Hi, i was wondering if anyone knows of a micro atx mobo that will support dual chanel DDR2, socket775 and crossfire(i dont know if they exist). 

i cant use a ATX mobo because it wont fit in my case.


----------



## Fusion (Oct 13, 2007)

HI.

I used to have the same problem, except with socket 939 and SLi.  EVGA eventually brought out a mATX SLI M/B, but I found that the cards over heated, as there was very little spacing between my two 6800 Ultras.  Unfortunately I have not head of a dual GPU board sinse, so I think it is very unlickly that there is one for LGA 775, for either xfire or SLi.

If that makes any sense at all.


----------



## Disparia (Oct 13, 2007)

How large of a card can you fit in there? Have a picture of your case?

Using a better, single card opens up the options you have. Otherwise there's only a small handful of mATX boards with a pair of x16 slots.


----------



## unsmart (Oct 13, 2007)

I checked on newegg and theres a few thought they don't both run at x16 speeds.
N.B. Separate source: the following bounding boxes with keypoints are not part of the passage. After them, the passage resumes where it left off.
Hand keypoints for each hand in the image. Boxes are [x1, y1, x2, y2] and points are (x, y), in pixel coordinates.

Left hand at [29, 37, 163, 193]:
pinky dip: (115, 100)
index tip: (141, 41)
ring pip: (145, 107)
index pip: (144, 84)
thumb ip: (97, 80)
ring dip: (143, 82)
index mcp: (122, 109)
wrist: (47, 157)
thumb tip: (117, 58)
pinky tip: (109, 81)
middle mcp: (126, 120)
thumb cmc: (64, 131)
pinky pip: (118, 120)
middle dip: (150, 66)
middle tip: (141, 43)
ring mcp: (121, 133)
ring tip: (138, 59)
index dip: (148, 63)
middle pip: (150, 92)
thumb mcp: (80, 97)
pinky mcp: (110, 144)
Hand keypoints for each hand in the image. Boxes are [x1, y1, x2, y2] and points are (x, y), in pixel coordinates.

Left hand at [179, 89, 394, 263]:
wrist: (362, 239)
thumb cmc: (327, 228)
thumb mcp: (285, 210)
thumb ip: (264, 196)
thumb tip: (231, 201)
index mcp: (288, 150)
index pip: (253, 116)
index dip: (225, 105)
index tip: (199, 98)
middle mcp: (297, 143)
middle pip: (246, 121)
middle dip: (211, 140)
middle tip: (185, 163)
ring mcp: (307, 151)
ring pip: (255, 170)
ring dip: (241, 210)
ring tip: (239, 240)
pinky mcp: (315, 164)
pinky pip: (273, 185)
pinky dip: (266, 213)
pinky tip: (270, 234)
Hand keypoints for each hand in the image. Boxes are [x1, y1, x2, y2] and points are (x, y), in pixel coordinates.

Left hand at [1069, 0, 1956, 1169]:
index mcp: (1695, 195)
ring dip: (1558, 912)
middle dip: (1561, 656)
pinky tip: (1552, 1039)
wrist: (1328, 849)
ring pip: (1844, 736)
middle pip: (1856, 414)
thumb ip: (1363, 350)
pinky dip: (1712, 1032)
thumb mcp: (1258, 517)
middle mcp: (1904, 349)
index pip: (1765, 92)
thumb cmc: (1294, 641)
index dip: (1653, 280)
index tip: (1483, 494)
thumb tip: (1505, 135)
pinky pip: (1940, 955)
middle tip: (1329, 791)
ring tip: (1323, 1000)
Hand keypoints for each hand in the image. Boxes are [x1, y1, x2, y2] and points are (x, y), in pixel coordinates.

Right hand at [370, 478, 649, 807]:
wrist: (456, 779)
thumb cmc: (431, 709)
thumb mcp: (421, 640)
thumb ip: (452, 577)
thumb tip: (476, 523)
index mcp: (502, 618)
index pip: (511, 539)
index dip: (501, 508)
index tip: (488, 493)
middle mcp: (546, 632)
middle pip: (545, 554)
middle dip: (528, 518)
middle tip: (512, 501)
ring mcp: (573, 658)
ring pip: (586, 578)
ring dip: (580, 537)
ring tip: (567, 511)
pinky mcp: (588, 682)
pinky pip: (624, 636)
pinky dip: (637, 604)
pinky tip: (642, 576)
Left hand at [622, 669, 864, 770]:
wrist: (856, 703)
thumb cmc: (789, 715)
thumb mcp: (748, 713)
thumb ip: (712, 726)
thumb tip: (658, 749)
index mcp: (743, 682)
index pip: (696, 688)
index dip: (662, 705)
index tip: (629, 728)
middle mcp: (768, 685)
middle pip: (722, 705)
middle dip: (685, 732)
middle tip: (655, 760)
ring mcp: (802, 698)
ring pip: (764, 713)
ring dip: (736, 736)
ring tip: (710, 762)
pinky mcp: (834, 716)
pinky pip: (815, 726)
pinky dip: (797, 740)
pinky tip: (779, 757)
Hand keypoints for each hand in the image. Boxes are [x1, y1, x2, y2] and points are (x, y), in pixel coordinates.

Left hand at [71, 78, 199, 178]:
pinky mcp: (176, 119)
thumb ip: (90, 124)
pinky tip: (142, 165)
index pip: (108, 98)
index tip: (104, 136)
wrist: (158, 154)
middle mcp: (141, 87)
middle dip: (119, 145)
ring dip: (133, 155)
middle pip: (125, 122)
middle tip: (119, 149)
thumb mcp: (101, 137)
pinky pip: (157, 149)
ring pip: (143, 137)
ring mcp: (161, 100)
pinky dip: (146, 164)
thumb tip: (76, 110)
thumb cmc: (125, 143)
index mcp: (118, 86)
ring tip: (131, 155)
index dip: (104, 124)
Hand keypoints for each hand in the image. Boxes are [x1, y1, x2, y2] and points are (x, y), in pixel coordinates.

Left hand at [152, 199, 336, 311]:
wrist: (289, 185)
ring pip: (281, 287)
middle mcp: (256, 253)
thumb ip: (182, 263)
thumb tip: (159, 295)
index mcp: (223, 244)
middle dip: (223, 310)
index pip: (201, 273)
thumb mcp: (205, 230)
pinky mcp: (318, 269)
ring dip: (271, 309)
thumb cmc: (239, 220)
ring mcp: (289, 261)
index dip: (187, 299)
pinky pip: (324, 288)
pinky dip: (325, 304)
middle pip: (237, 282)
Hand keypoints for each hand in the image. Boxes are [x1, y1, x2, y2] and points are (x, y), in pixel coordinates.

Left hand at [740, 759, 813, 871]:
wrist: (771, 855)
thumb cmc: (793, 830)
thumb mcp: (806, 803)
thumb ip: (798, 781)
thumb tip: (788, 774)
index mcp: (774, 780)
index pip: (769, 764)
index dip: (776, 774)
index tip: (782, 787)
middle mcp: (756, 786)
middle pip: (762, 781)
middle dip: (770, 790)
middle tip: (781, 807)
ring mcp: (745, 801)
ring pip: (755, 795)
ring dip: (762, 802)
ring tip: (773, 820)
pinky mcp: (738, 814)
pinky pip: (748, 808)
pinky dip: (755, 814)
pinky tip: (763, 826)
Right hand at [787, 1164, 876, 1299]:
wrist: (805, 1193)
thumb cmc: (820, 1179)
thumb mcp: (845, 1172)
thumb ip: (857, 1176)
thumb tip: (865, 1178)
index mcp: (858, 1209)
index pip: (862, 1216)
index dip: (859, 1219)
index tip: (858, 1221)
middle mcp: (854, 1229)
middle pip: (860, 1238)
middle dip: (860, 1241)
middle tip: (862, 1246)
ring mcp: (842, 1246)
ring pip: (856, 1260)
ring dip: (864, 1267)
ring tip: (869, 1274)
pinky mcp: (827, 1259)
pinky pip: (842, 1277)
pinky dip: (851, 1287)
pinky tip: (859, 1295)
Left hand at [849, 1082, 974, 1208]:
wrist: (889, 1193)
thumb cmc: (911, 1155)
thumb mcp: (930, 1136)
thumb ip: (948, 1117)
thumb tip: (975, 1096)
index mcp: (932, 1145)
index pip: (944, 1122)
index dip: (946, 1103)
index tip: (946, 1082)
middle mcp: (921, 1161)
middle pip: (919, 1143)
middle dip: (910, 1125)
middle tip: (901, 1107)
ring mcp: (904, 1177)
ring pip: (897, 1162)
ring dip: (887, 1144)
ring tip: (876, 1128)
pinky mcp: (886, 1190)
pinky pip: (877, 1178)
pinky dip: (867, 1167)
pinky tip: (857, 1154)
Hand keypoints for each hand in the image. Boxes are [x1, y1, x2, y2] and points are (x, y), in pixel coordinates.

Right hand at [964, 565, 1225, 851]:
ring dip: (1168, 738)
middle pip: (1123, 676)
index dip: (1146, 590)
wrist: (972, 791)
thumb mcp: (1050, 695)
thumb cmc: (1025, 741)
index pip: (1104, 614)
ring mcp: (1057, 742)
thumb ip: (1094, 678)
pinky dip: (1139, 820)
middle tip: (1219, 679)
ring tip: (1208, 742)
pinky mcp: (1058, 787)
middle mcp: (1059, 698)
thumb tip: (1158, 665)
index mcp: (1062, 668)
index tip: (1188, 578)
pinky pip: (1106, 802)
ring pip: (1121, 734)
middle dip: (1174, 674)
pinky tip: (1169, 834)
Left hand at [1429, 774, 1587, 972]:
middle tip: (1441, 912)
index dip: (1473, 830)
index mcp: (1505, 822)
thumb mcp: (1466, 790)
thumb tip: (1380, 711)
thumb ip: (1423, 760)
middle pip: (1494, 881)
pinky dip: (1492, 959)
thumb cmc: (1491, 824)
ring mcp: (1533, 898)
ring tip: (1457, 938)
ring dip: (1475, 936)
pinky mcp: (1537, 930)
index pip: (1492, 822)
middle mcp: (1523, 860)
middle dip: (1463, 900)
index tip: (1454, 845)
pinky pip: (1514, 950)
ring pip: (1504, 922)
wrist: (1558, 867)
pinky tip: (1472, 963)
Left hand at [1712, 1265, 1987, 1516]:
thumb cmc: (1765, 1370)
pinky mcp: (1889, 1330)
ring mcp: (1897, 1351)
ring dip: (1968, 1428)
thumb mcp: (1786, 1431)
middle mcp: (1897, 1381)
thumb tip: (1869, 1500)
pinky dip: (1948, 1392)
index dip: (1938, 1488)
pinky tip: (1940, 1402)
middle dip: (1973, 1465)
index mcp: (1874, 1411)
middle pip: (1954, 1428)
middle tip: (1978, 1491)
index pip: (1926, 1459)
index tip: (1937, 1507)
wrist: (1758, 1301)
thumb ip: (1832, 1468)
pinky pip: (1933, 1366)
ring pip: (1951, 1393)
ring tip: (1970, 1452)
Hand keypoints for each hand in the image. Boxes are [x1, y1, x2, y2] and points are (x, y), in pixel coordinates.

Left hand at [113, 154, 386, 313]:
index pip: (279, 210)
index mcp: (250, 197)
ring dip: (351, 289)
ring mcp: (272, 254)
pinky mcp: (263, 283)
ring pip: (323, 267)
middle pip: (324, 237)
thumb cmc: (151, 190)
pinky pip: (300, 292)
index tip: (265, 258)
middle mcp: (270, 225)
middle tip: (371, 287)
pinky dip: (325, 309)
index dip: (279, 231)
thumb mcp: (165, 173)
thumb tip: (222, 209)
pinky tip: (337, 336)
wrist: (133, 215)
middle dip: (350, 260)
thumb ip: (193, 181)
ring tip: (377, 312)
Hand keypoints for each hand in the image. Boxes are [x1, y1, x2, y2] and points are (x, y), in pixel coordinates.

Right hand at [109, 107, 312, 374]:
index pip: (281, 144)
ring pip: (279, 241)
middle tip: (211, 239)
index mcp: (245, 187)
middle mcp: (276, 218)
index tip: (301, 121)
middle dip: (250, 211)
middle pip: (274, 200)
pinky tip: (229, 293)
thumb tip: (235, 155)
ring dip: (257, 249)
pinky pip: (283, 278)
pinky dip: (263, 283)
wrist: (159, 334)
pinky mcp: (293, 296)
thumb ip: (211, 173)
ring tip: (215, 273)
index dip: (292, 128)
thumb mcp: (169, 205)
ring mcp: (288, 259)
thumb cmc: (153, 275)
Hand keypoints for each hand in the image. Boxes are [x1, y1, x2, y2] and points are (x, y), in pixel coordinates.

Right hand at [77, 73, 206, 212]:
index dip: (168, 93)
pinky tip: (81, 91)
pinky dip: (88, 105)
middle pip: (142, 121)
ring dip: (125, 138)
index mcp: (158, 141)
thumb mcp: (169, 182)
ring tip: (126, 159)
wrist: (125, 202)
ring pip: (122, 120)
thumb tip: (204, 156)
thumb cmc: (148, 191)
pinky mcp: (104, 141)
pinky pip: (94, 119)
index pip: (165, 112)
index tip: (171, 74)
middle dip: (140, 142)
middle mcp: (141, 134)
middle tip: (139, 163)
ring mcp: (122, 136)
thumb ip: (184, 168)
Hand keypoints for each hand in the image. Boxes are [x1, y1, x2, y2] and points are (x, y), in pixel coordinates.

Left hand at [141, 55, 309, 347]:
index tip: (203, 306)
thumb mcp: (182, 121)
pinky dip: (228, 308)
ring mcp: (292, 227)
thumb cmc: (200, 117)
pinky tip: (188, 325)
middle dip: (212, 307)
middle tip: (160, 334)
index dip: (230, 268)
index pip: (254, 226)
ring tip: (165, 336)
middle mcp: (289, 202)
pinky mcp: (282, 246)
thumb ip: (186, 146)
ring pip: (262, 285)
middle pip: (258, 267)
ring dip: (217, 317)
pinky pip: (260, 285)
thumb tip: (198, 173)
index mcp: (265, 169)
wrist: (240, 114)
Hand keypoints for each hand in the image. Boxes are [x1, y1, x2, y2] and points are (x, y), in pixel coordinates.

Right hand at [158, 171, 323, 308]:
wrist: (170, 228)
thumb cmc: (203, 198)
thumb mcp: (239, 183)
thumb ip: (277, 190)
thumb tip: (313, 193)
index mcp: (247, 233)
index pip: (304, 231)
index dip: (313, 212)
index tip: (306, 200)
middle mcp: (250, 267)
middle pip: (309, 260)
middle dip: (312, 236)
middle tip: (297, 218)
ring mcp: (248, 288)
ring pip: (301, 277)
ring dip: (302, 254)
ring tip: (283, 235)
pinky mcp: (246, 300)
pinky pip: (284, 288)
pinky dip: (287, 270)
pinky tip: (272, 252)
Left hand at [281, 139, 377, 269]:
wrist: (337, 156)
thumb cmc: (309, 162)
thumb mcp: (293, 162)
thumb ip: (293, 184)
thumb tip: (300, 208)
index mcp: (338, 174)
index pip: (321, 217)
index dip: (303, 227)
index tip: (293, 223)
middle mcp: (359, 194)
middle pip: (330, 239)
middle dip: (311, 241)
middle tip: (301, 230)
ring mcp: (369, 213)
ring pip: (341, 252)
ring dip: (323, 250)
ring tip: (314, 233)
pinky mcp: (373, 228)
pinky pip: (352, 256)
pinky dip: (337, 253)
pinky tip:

Heres the link http://www.newegg.com/Product/Produ...Subcategory=280&description=&Ntk=&srchInDesc=


----------



## James1991 (Oct 14, 2007)

i dont have a camera so i cant post a picture of my case. 

the case is fairly long from front to back but it isn't very high. 

i have a HD 2600pro in there with heaps of room for a bigger one but i like that card(i just bought it about 10 days ago for alot less than it's worth).

i want to get another and run them crossfire.

unsmart, the two mobo's you found would be great, but the slots wont fit two cards in because they're right next to each other. 

P.S. sorry for the extremely delay'd reply


----------



## Chewy (Oct 14, 2007)

I have seen a duel card board while looking for m-atx boards recently.. what one I dont remember but if your going to watercool the cards (you could just cool the cards with water ) maybe get a lanbox case or something like that for a micro gaming rig? 

 I'll take a quick look at nicx.coms matx boards.. thats where I was shopping recently.


edit: maybe I got mixed up and mistaken ddr2 pci-e for duel pci-e Im still looking though.... yeah thats what must of happened sorry if I got your hopes up.


----------



## James1991 (Oct 14, 2007)

i only wanted a micro atx for the case i have now.

if i get a new case it will be big enough to have an atx mobo.

thanks for the info though.


----------



## James1991 (Oct 14, 2007)

OK, ive been looking around and have decided on an ASUS P5k 
and an Antec Nine Hundred Ultimate Gaming Case. 
would this be ok for two hd2600 pro's in crossfire.


----------



## Chewy (Oct 14, 2007)

humm asus p5k you should get the premium one.. or maybe get a gigabyte dq-6 x35 board.


----------



## James1991 (Oct 14, 2007)

ok i'll have a look thanks for the suggestions


----------